As two of the company bosses who endorsed David Cameron’s economic vision before this year’s general election, Ian Cheshire of Kingfisher and Andrew Witty of GlaxoSmithKline did much to promote the idea that the Conservatives were friendly to big business.

This week Mr Witty went a stage further, announcing a £500m investment in British manufacturing, choreographed to coincide with government reforms to the regime for taxing UK companies’ intellectual property-generated earnings.

No wonder George Osborne, the chancellor, was smiling as he made his Commons statement.

Yet it is a little early to be trumpeting Britain’s transition to being the most competitive regime in the G20, as Mr Osborne did on Monday.

True, the headline rate of corporation tax will come down during this parliament, from 28 per cent to 24 per cent. And the planned changes to the Controlled Foreign Companies (CFC) regime will loosen some of the legislative shackles that led so many blue-chip companies to flee to sunnier tax climes.

But for a clue as to why all the back-slapping looks premature, one need look no further than Mr Cheshire.

I have learnt that Kingfisher, the DIY retail group that owns B&Q, is exploring the establishment of a new offshore subsidiary to house the company’s intellectual property assets.

Under the plan, Kingfisher’s brands would be domiciled in a tax-efficient vehicle (possibly incorporated in Switzerland) and licensed to its operating companies.
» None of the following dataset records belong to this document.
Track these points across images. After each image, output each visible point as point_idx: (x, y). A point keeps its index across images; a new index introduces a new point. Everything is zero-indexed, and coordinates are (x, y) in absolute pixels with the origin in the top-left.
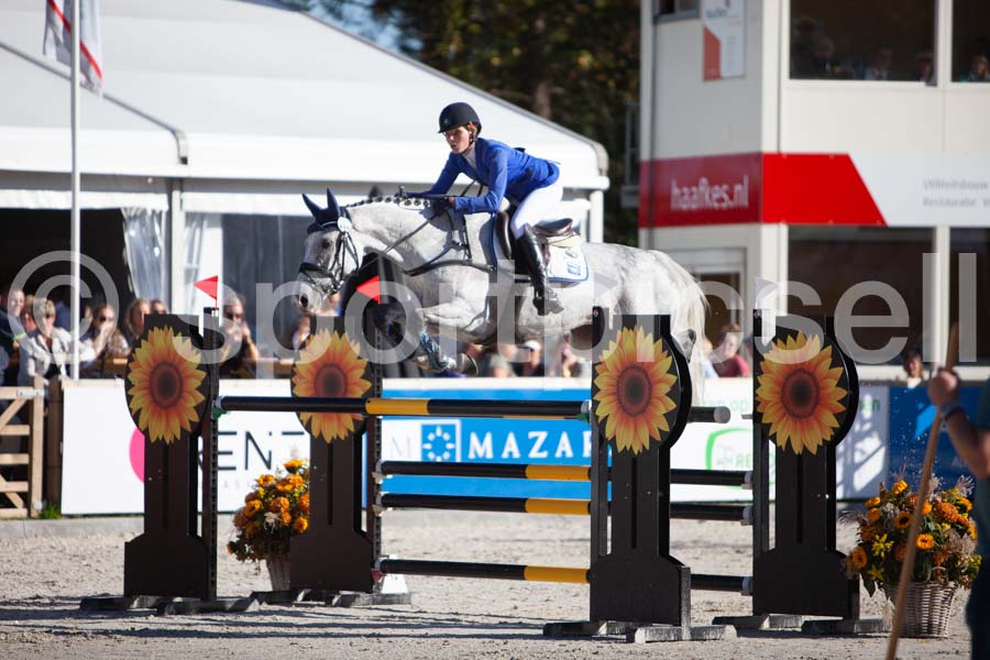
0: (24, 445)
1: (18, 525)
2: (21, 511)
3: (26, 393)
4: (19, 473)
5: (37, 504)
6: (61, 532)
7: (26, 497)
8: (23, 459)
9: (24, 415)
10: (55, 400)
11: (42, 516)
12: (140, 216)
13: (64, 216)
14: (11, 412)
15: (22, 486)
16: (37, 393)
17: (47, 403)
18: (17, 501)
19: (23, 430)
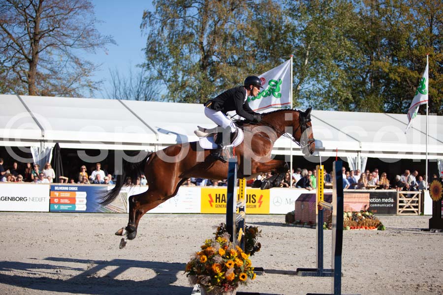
0: (418, 202)
1: (416, 216)
2: (417, 214)
3: (418, 192)
4: (416, 207)
5: (420, 213)
6: (424, 218)
7: (418, 211)
8: (417, 205)
9: (417, 196)
10: (423, 194)
11: (421, 215)
12: (441, 160)
13: (425, 160)
14: (415, 196)
15: (417, 209)
16: (420, 192)
17: (421, 194)
18: (416, 212)
19: (417, 199)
People close to the group estimate that such a move might save it as much as £30m annually, approximately 5 per cent of the £660m consensus pre-tax profit forecast for this year by City analysts.

For shareholders, that would seem to render it an open-and-shut case, although given Mr Cheshire’s ringing endorsement of the Conservatives (he shared a stroll with Mr Cameron round a B&Q store during the election campaign), it might be mildly embarrassing to the prime minister.